[PROVIDED INFORMATION Boundary: Start]
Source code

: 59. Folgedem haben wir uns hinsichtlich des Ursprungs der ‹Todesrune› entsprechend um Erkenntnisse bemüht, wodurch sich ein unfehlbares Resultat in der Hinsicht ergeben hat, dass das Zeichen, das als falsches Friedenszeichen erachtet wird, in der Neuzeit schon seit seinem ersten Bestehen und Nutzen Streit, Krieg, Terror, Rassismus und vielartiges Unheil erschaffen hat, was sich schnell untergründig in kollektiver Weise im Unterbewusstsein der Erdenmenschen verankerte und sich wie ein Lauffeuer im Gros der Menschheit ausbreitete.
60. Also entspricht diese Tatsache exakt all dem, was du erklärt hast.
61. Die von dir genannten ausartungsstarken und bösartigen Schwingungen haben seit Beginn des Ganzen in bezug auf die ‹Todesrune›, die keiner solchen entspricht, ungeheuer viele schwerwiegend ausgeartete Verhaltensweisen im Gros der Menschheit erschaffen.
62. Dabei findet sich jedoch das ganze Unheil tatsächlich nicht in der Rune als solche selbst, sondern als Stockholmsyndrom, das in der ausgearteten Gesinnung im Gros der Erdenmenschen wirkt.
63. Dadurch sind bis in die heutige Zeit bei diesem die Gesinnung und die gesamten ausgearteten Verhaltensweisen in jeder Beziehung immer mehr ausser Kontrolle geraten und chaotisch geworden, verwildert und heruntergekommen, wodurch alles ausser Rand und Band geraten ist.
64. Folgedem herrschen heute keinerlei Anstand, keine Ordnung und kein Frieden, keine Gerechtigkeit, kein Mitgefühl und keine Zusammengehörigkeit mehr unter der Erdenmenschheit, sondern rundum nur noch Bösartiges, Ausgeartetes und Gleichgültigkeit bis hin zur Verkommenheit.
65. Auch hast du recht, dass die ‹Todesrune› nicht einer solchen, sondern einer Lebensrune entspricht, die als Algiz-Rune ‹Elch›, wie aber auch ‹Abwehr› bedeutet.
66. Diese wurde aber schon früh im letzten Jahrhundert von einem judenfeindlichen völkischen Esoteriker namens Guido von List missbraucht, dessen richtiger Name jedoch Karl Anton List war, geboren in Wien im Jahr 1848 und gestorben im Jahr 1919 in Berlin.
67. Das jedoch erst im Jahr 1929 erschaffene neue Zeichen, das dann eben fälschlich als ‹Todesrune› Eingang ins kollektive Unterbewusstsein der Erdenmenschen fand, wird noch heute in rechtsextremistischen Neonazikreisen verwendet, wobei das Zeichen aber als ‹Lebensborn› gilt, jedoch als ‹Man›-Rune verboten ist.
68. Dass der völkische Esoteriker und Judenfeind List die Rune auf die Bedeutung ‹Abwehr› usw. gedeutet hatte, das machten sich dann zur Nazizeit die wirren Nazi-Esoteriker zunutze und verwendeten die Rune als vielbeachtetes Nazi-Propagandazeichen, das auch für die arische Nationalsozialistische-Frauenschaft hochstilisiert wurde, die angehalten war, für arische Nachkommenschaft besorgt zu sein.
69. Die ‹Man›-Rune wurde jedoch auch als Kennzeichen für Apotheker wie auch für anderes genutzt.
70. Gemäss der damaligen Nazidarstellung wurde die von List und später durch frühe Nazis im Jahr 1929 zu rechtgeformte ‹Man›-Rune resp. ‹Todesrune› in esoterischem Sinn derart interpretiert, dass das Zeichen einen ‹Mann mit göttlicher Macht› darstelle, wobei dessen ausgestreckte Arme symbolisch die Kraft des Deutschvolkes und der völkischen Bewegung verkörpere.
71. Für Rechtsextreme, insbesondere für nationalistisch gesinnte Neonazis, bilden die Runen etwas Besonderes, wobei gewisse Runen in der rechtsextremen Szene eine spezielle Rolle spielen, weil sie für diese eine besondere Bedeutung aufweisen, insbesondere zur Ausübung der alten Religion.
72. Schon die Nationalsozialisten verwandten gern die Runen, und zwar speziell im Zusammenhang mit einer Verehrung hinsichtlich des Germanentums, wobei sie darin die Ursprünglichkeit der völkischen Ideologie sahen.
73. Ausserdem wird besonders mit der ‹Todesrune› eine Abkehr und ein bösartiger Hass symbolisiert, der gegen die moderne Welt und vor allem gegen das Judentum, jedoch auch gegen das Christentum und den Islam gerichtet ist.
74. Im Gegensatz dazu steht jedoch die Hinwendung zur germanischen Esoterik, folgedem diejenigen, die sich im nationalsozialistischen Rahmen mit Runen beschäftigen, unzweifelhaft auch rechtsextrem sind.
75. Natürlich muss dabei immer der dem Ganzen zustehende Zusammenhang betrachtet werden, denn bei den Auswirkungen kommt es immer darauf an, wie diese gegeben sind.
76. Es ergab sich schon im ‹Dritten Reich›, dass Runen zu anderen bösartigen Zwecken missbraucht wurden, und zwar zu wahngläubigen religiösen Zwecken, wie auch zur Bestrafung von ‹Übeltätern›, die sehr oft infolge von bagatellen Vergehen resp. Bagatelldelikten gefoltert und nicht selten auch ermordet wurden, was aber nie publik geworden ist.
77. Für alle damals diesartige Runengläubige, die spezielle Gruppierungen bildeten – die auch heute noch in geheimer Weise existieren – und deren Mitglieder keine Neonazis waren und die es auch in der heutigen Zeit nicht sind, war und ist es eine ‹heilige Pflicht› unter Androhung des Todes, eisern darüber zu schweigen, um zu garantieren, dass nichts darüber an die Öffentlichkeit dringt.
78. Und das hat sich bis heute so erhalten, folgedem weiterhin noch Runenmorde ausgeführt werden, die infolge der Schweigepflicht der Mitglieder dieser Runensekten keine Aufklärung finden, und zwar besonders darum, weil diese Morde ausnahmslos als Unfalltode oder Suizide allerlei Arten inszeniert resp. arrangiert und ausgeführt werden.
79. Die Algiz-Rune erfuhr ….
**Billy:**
[PROVIDED INFORMATION Boundary: End]
__TASK OBJECTIVE__.
Please lay out the lines as a Markdown table with the columns Row and Line, starting at the line containing "der Menschheit ausbreitete." and ending at the line containing "65. Auch hast", both included. Number each row and leave out blank lines.

__TASK RESPONSE__.
| Row | Line |
|---|---|
| 1 | : 59. Folgedem haben wir uns hinsichtlich des Ursprungs der ‹Todesrune› entsprechend um Erkenntnisse bemüht, wodurch sich ein unfehlbares Resultat in der Hinsicht ergeben hat, dass das Zeichen, das als falsches Friedenszeichen erachtet wird, in der Neuzeit schon seit seinem ersten Bestehen und Nutzen Streit, Krieg, Terror, Rassismus und vielartiges Unheil erschaffen hat, was sich schnell untergründig in kollektiver Weise im Unterbewusstsein der Erdenmenschen verankerte und sich wie ein Lauffeuer im Gros der Menschheit ausbreitete. |
| 2 | 60. Also entspricht diese Tatsache exakt all dem, was du erklärt hast. |
| 3 | 61. Die von dir genannten ausartungsstarken und bösartigen Schwingungen haben seit Beginn des Ganzen in bezug auf die ‹Todesrune›, die keiner solchen entspricht, ungeheuer viele schwerwiegend ausgeartete Verhaltensweisen im Gros der Menschheit erschaffen. |
| 4 | 62. Dabei findet sich jedoch das ganze Unheil tatsächlich nicht in der Rune als solche selbst, sondern als Stockholmsyndrom, das in der ausgearteten Gesinnung im Gros der Erdenmenschen wirkt. |
| 5 | 63. Dadurch sind bis in die heutige Zeit bei diesem die Gesinnung und die gesamten ausgearteten Verhaltensweisen in jeder Beziehung immer mehr ausser Kontrolle geraten und chaotisch geworden, verwildert und heruntergekommen, wodurch alles ausser Rand und Band geraten ist. |
| 6 | 64. Folgedem herrschen heute keinerlei Anstand, keine Ordnung und kein Frieden, keine Gerechtigkeit, kein Mitgefühl und keine Zusammengehörigkeit mehr unter der Erdenmenschheit, sondern rundum nur noch Bösartiges, Ausgeartetes und Gleichgültigkeit bis hin zur Verkommenheit. |
| 7 | 65. Auch hast du recht, dass die ‹Todesrune› nicht einer solchen, sondern einer Lebensrune entspricht, die als Algiz-Rune ‹Elch›, wie aber auch ‹Abwehr› bedeutet. |